The Fight Over 12 GHz Spectrum

For an agency that has tried to wash its hands from regulating broadband, the FCC finds itself again trying to decide an issue that is all about broadband. There is a heavyweight battle going on at the FCC over how to use 12 GHz spectrum, and while this may seem like a spectrum issue, it’s all about broadband.

12 GHz spectrum is key to several broadband technologies. First, this is the spectrum that is best suited for transmitting data between the earth and satellite constellations. The only way Starlink is going to be able to grow to serve millions of remote customers in the U.S. is by having enough backhaul to fuel the huge amounts of data that will be passed to serve that many customers. Lack of backhaul bandwidth will significantly limit the total number of customers that can be served and is an obvious major concern of the satellite companies.

It turns out that 12 GHz is also the best spectrum for transmitting large amounts of data with 5G. The carriers have been dabbling with the higher millimeter-wave spectrum, but it’s turning out that there are squirrelly aspects of millimeter-wave spectrum that make it less than ideal in real-world wireless deployments. The 12 GHz spectrum might be the best hope for carriers to be able to deliver gigabit+ wireless drops to homes. Verizon has been deploying fiber-to-the-curb technology using mid-range spectrum and seeing speeds in the range of 300 Mbps. Using the 12 GHz spectrum could provide a reliable path to multi-gigabit wireless drops.

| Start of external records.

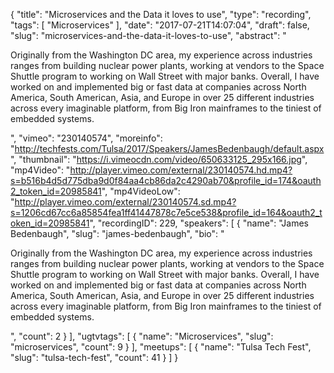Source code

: {
  "title": "Microservices and the Data it loves to use",
  "type": "recording",
  "tags": [
    "Microservices"
  ],
  "date": "2017-07-21T14:07:04",
  "draft": false,
  "slug": "microservices-and-the-data-it-loves-to-use",
  "abstract": "<p>Originally from the Washington DC area, my experience across industries ranges from building nuclear power plants, working at vendors to the Space Shuttle program to working on Wall Street with major banks. Overall, I have worked on and implemented big or fast data at companies across North America, South American, Asia, and Europe in over 25 different industries across every imaginable platform, from Big Iron mainframes to the tiniest of embedded systems.</p>",
  "vimeo": "230140574",
  "moreinfo": "http://techfests.com/Tulsa/2017/Speakers/JamesBedenbaugh/default.aspx",
  "thumbnail": "https://i.vimeocdn.com/video/650633125_295x166.jpg",
  "mp4Video": "http://player.vimeo.com/external/230140574.hd.mp4?s=b516b4d5d775dba9d0f84aa4cb86da2c4290ab70&profile_id=174&oauth2_token_id=20985841",
  "mp4VideoLow": "http://player.vimeo.com/external/230140574.sd.mp4?s=1206cd67cc6a85854fea1ff41447878c7e5ce538&profile_id=164&oauth2_token_id=20985841",
  "recordingID": 229,
  "speakers": [
    {
      "name": "James Bedenbaugh",
      "slug": "james-bedenbaugh",
      "bio": "<p>Originally from the Washington DC area, my experience across industries ranges from building nuclear power plants, working at vendors to the Space Shuttle program to working on Wall Street with major banks. Overall, I have worked on and implemented big or fast data at companies across North America, South American, Asia, and Europe in over 25 different industries across every imaginable platform, from Big Iron mainframes to the tiniest of embedded systems.</p>",
      "count": 2
    }
  ],
  "ugtvtags": [
    {
      "name": "Microservices",
      "slug": "microservices",
      "count": 9
    }
  ],
  "meetups": [
    {
      "name": "Tulsa Tech Fest",
      "slug": "tulsa-tech-fest",
      "count": 41
    }
  ]
}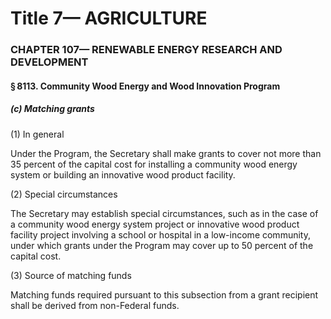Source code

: 
# Title 7— AGRICULTURE
### CHAPTER 107— RENEWABLE ENERGY RESEARCH AND DEVELOPMENT
#### § 8113. Community Wood Energy and Wood Innovation Program
##### (c) Matching grants

(1) In general

Under the Program, the Secretary shall make grants to cover not more than 35 percent of the capital cost for installing a community wood energy system or building an innovative wood product facility.

(2) Special circumstances

The Secretary may establish special circumstances, such as in the case of a community wood energy system project or innovative wood product facility project involving a school or hospital in a low-income community, under which grants under the Program may cover up to 50 percent of the capital cost.

(3) Source of matching funds

Matching funds required pursuant to this subsection from a grant recipient shall be derived from non-Federal funds.
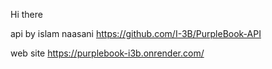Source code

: Hi there

api by islam naasani https://github.com/I-3B/PurpleBook-API

web site https://purplebook-i3b.onrender.com/
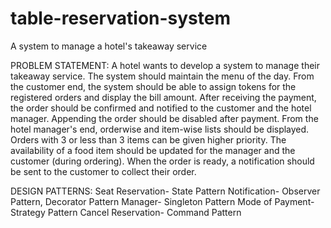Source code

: # table-reservation-system
A system to manage a hotel's takeaway service

PROBLEM STATEMENT:
A hotel wants to develop a system to manage their takeaway service.
 The system should maintain the menu of the day. From the customer end,
 the system should be able to assign tokens for the registered orders and
 display the bill amount. After receiving the payment, the order should be
 confirmed and notified to the customer and the hotel manager. Appending
 the order should be disabled after payment. From the hotel manager's end,
 orderwise and item-wise lists should be displayed. Orders with 3 or less
 than 3 items can be given higher priority. The availability of a food item
 should be updated for the manager and the customer (during ordering).
 When the order is ready, a notification should be sent to the customer to
 collect their order.

DESIGN PATTERNS:
 Seat Reservation- State Pattern
 Notification- Observer Pattern, Decorator Pattern
 Manager- Singleton Pattern
 Mode of Payment- Strategy Pattern
 Cancel Reservation- Command Pattern
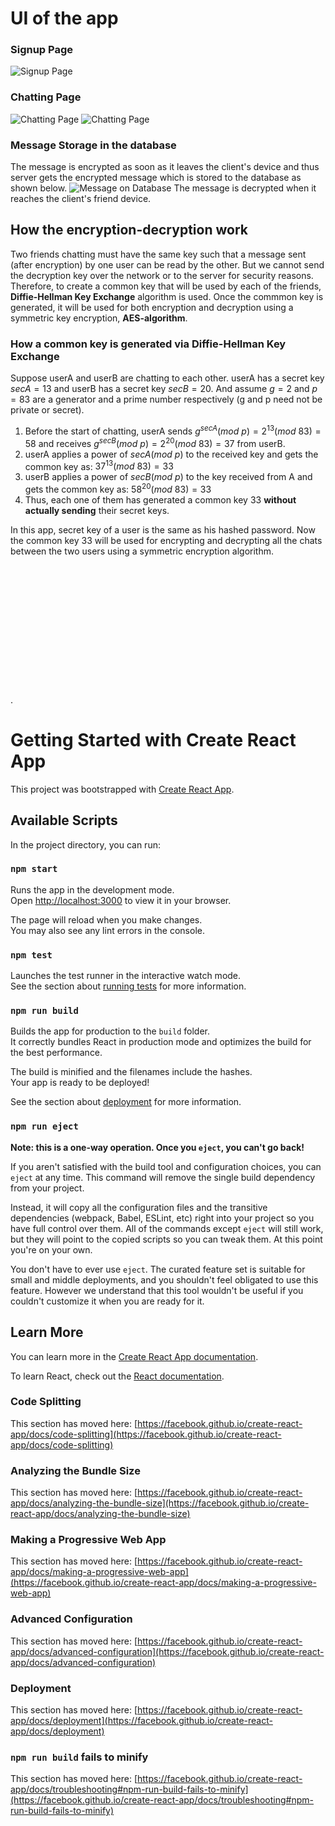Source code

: # UI of the app
### Signup Page
![Signup Page](./resources/imgs/signup.png)
### Chatting Page
![Chatting Page](./resources/imgs/chatPage.png)
![Chatting Page](./resources/imgs/chatPage2.png)
### Message Storage in the database
The message is encrypted as soon as it leaves the client's device and thus server gets the encrypted message which is stored to the database as shown below.
![Message on Database](./resources/imgs/databas.png)
The message is decrypted when it reaches the client's friend device.

## How the encryption-decryption work
Two friends chatting must have the same key such that a message sent (after encryption) by one user can be read by the other. But we cannot send the decryption key over the network or to the server for security reasons. Therefore, to create a common key that will be used by each of the friends, **Diffie-Hellman Key Exchange** algorithm is used. Once the commmon key is generated, it will be used for both encryption and decryption using a symmetric key encryption, **AES-algorithm**.
### How a common key is generated via Diffie-Hellman Key Exchange
Suppose userA and userB are chatting to each other. userA has a secret key $secA = 13$ and userB has a secret key $secB = 20$. And assume $g = 2$ and $p = 83$ are a generator and a prime number respectively (g and p need not be private or secret).
1. Before the start of chatting, userA sends $g^{secA}(mod\ p) = 2^{13}(mod\ 83) = 58$ and receives $g^{secB}(mod\ p) = 2^{20}(mod\ 83) = 37$ from userB.
2. userA applies a power of $secA (mod\ p)$ to the received key and gets the common key as: $37^{13}(mod\ 83) = 33$
3. userB applies a power of $secB (mod\ p)$ to the key received from A and gets the common key as: $58^{20}(mod\ 83) = 33$
4. Thus, each one of them has generated a common key $33$ **without actually sending** their secret keys.

In this app, secret key of a user is the same as his hashed password. Now the common key 33 will be used for encrypting and decrypting all the chats between the two users using a symmetric encryption algorithm.
\
\
\
\
\
\
\
\
\
\
\
\
\
\
\.
# Getting Started with Create React App

This project was bootstrapped with [Create React App](https://github.com/facebook/create-react-app).

## Available Scripts

In the project directory, you can run:

### `npm start`

Runs the app in the development mode.\
Open [http://localhost:3000](http://localhost:3000) to view it in your browser.

The page will reload when you make changes.\
You may also see any lint errors in the console.

### `npm test`

Launches the test runner in the interactive watch mode.\
See the section about [running tests](https://facebook.github.io/create-react-app/docs/running-tests) for more information.

### `npm run build`

Builds the app for production to the `build` folder.\
It correctly bundles React in production mode and optimizes the build for the best performance.

The build is minified and the filenames include the hashes.\
Your app is ready to be deployed!

See the section about [deployment](https://facebook.github.io/create-react-app/docs/deployment) for more information.

### `npm run eject`

**Note: this is a one-way operation. Once you `eject`, you can't go back!**

If you aren't satisfied with the build tool and configuration choices, you can `eject` at any time. This command will remove the single build dependency from your project.

Instead, it will copy all the configuration files and the transitive dependencies (webpack, Babel, ESLint, etc) right into your project so you have full control over them. All of the commands except `eject` will still work, but they will point to the copied scripts so you can tweak them. At this point you're on your own.

You don't have to ever use `eject`. The curated feature set is suitable for small and middle deployments, and you shouldn't feel obligated to use this feature. However we understand that this tool wouldn't be useful if you couldn't customize it when you are ready for it.

## Learn More

You can learn more in the [Create React App documentation](https://facebook.github.io/create-react-app/docs/getting-started).

To learn React, check out the [React documentation](https://reactjs.org/).

### Code Splitting

This section has moved here: [https://facebook.github.io/create-react-app/docs/code-splitting](https://facebook.github.io/create-react-app/docs/code-splitting)

### Analyzing the Bundle Size

This section has moved here: [https://facebook.github.io/create-react-app/docs/analyzing-the-bundle-size](https://facebook.github.io/create-react-app/docs/analyzing-the-bundle-size)

### Making a Progressive Web App

This section has moved here: [https://facebook.github.io/create-react-app/docs/making-a-progressive-web-app](https://facebook.github.io/create-react-app/docs/making-a-progressive-web-app)

### Advanced Configuration

This section has moved here: [https://facebook.github.io/create-react-app/docs/advanced-configuration](https://facebook.github.io/create-react-app/docs/advanced-configuration)

### Deployment

This section has moved here: [https://facebook.github.io/create-react-app/docs/deployment](https://facebook.github.io/create-react-app/docs/deployment)

### `npm run build` fails to minify

This section has moved here: [https://facebook.github.io/create-react-app/docs/troubleshooting#npm-run-build-fails-to-minify](https://facebook.github.io/create-react-app/docs/troubleshooting#npm-run-build-fails-to-minify)
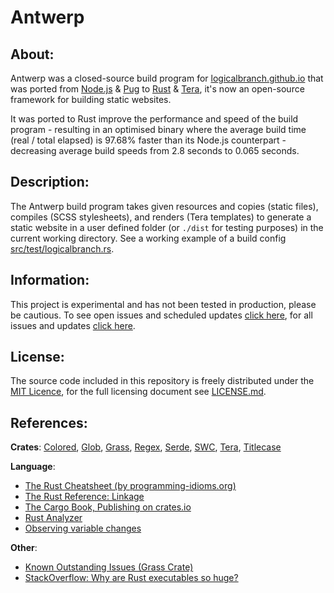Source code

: # Antwerp
## About:
Antwerp was a closed-source build program for [logicalbranch.github.io](https://logicalbranch.github.io) that was ported from [Node.js](https://nodejs.org/en/) & [Pug](https://pugjs.org/api/getting-started.html) to [Rust](https://www.rust-lang.org/) & [Tera](https://tera.netlify.app/), it's now an open-source framework for building static websites.

It was ported to Rust improve the performance and speed of the build program - resulting in an optimised binary where the average build time (real / total elapsed) is 97.68% faster than its Node.js counterpart - decreasing average build speeds from 2.8 seconds to 0.065 seconds.

## Description:
The Antwerp build program takes given resources and copies (static files), compiles (SCSS stylesheets), and renders (Tera templates) to generate a static website in a user defined folder (or `./dist` for testing purposes) in the current working directory. See a working example of a build config [src/test/logicalbranch.rs](https://github.com/LogicalBranch/Antwerp/blob/master/src/test/logicalbranch.rs).

## Information:
This project is experimental and has not been tested in production, please be cautious. To see open issues and scheduled updates [click here](https://github.com/LogicalBranch/Antwerp/issues), for all issues and updates [click here](https://github.com/LogicalBranch/Antwerp/issues?q=is%3Aissue).

## License:
The source code included in this repository is freely distributed under the [MIT Licence](https://choosealicense.com/licenses/mit/), for the full licensing document see [LICENSE.md](https://github.com/LogicalBranch/Antwerp/blob/master/LICENSE.md).

## References:
**Crates**: [Colored](https://crates.io/crates/colored), [Glob](https://crates.io/crates/glob), [Grass](https://crates.io/crates/grass), [Regex](https://crates.io/crates/regex), [Serde](https://crates.io/crates/serde), [SWC](https://crates.io/crates/swc), [Tera](https://crates.io/crates/tera), [Titlecase](https://crates.io/crates/titlecase)

**Language**:
* [The Rust Cheatsheet (by programming-idioms.org)](https://programming-idioms.org/cheatsheet/Rust)
* [The Rust Reference: Linkage](https://doc.rust-lang.org/reference/linkage.html)
* [The Cargo Book, Publishing on crates.io](https://doc.rust-lang.org/cargo/reference/publishing.html)
* [Rust Analyzer](https://rust-analyzer.github.io/)
* [Observing variable changes](https://users.rust-lang.org/t/observe-changes-of-variable/59069/8)

**Other**:
* [Known Outstanding Issues (Grass Crate)](https://github.com/connorskees/grass/issues/19)
* [StackOverflow: Why are Rust executables so huge?](https://stackoverflow.com/a/29008355/10415695)
<!-- * [Sitemap generator](https://www.xml-sitemaps.com/) -->
<!-- * [Google search console](https://search.google.com/search-console/) -->
<!-- * [Google search console (inspect)](https://search.google.com/search-console/welcome?action=inspect) -->
<!-- * [Google Trends](https://trends.google.com/trends/?geo=GB) -->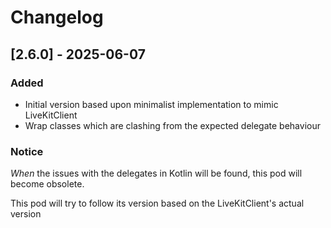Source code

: # Changelog

## [2.6.0] - 2025-06-07

### Added

- Initial version based upon minimalist implementation to mimic LiveKitClient
- Wrap classes which are clashing from the expected delegate behaviour

### Notice

_When_ the issues with the delegates in Kotlin will be found, this pod will become obsolete.

This pod will try to follow its version based on the LiveKitClient's actual version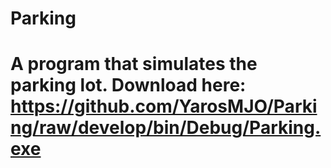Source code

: # Parking 
# A program that simulates the parking lot. Download here: https://github.com/YarosMJO/Parking/raw/develop/bin/Debug/Parking.exe
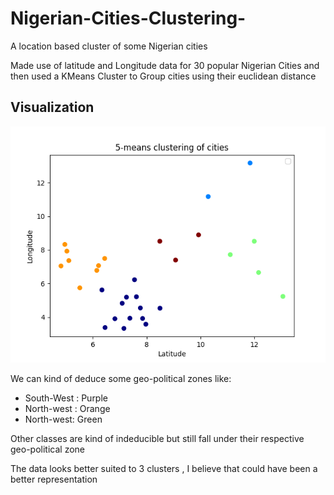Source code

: # Nigerian-Cities-Clustering-
A location based  cluster of some Nigerian cities

Made use of latitude and Longitude data for 30 popular Nigerian Cities and then used a KMeans Cluster to Group cities using their euclidean distance 

## Visualization

![img](/chart.png)

We can kind of deduce some geo-political zones like:
* South-West : Purple
* North-west : Orange
* North-west: Green

Other classes are kind of indeducible but still fall under their respective geo-political zone


The data looks better suited to 3 clusters , I believe that could have been a better representation


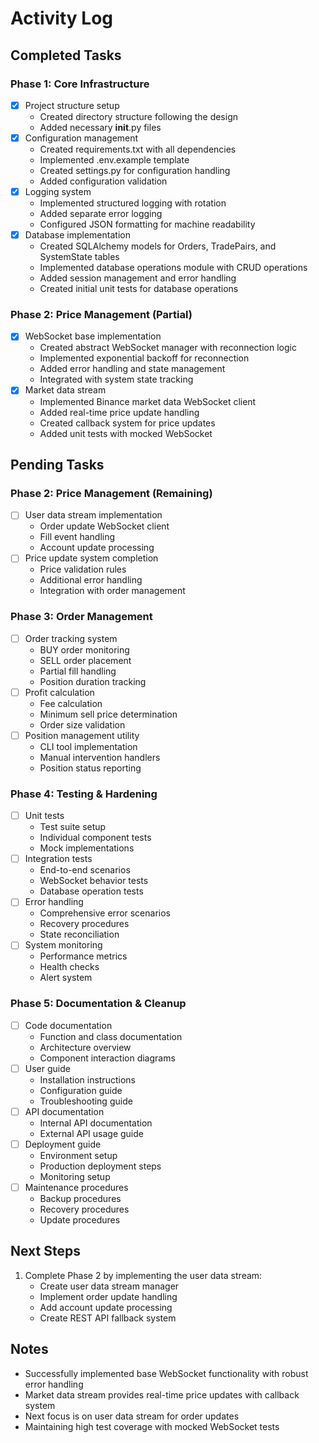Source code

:# Activity Log

## Completed Tasks

### Phase 1: Core Infrastructure
- [x] Project structure setup
  - Created directory structure following the design
  - Added necessary __init__.py files
- [x] Configuration management
  - Created requirements.txt with all dependencies
  - Implemented .env.example template
  - Created settings.py for configuration handling
  - Added configuration validation
- [x] Logging system
  - Implemented structured logging with rotation
  - Added separate error logging
  - Configured JSON formatting for machine readability
- [x] Database implementation
  - Created SQLAlchemy models for Orders, TradePairs, and SystemState tables
  - Implemented database operations module with CRUD operations
  - Added session management and error handling
  - Created initial unit tests for database operations

### Phase 2: Price Management (Partial)
- [x] WebSocket base implementation
  - Created abstract WebSocket manager with reconnection logic
  - Implemented exponential backoff for reconnection
  - Added error handling and state management
  - Integrated with system state tracking
- [x] Market data stream
  - Implemented Binance market data WebSocket client
  - Added real-time price update handling
  - Created callback system for price updates
  - Added unit tests with mocked WebSocket

## Pending Tasks

### Phase 2: Price Management (Remaining)
- [ ] User data stream implementation
  - Order update WebSocket client
  - Fill event handling
  - Account update processing
- [ ] Price update system completion
  - Price validation rules
  - Additional error handling
  - Integration with order management

### Phase 3: Order Management
- [ ] Order tracking system
  - BUY order monitoring
  - SELL order placement
  - Partial fill handling
  - Position duration tracking
- [ ] Profit calculation
  - Fee calculation
  - Minimum sell price determination
  - Order size validation
- [ ] Position management utility
  - CLI tool implementation
  - Manual intervention handlers
  - Position status reporting

### Phase 4: Testing & Hardening
- [ ] Unit tests
  - Test suite setup
  - Individual component tests
  - Mock implementations
- [ ] Integration tests
  - End-to-end scenarios
  - WebSocket behavior tests
  - Database operation tests
- [ ] Error handling
  - Comprehensive error scenarios
  - Recovery procedures
  - State reconciliation
- [ ] System monitoring
  - Performance metrics
  - Health checks
  - Alert system

### Phase 5: Documentation & Cleanup
- [ ] Code documentation
  - Function and class documentation
  - Architecture overview
  - Component interaction diagrams
- [ ] User guide
  - Installation instructions
  - Configuration guide
  - Troubleshooting guide
- [ ] API documentation
  - Internal API documentation
  - External API usage guide
- [ ] Deployment guide
  - Environment setup
  - Production deployment steps
  - Monitoring setup
- [ ] Maintenance procedures
  - Backup procedures
  - Recovery procedures
  - Update procedures

## Next Steps
1. Complete Phase 2 by implementing the user data stream:
   - Create user data stream manager
   - Implement order update handling
   - Add account update processing
   - Create REST API fallback system

## Notes
- Successfully implemented base WebSocket functionality with robust error handling
- Market data stream provides real-time price updates with callback system
- Next focus is on user data stream for order updates
- Maintaining high test coverage with mocked WebSocket tests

The big question facing the FCC is if 12 GHz can somehow be used to satisfy both needs, pitting the 5G carriers against the satellite carriers. As an aside, before talking more about the issue, I must observe that the satellite companies bring a new tone into FCC proceedings. Their FCC filings do everything except call the other side a bunch of dirty scoundrels. Probably only those who read a lot of FCC documents would notice this, but it’s something new and refreshing.

The current argument before the FCC comes from filings between Starlink and RS Access, which is associated with Michael Dell, who owns a lot of the spectrum in question. But this is part of the larger ongoing battle, and there have been skirmishes that also involved Dish Networks, which is the largest owner of this spectrum.

The FCC will have to somehow untie the Gordian knot on a tough issue. As is to be expected with any use of spectrum, interference is always a major concern. The usefulness of any band of spectrum can be negated by interference, so carriers only want to deploy wireless technologies that have minimal and controllable interference issues. Both sides in the 12 GHz fight have trotted out wireless engineers who support their positions. RS Access says that spectrum can be shared between satellite and terrestrial usage, supporting the idea of not giving more spectrum solely to Starlink. Starlink says the RS Access engineers are lying and wants dedicated spectrum for satellite backhaul. I don’t know how the FCC can sort this out because the only way to really know if spectrum can be shared is to try it.

What I find most unusual about the fight is that the FCC is being dragged into a broadband issue. The last FCC Commission, Ajit Pai, did his best to wash broadband out of the vocabulary at the FCC. But in today’s world, almost everything the FCC does, other than perhaps chasing robocallers, is ultimately about broadband. While this current 12 GHz fight might look like a spectrum battle to an outsider, it’s all about broadband.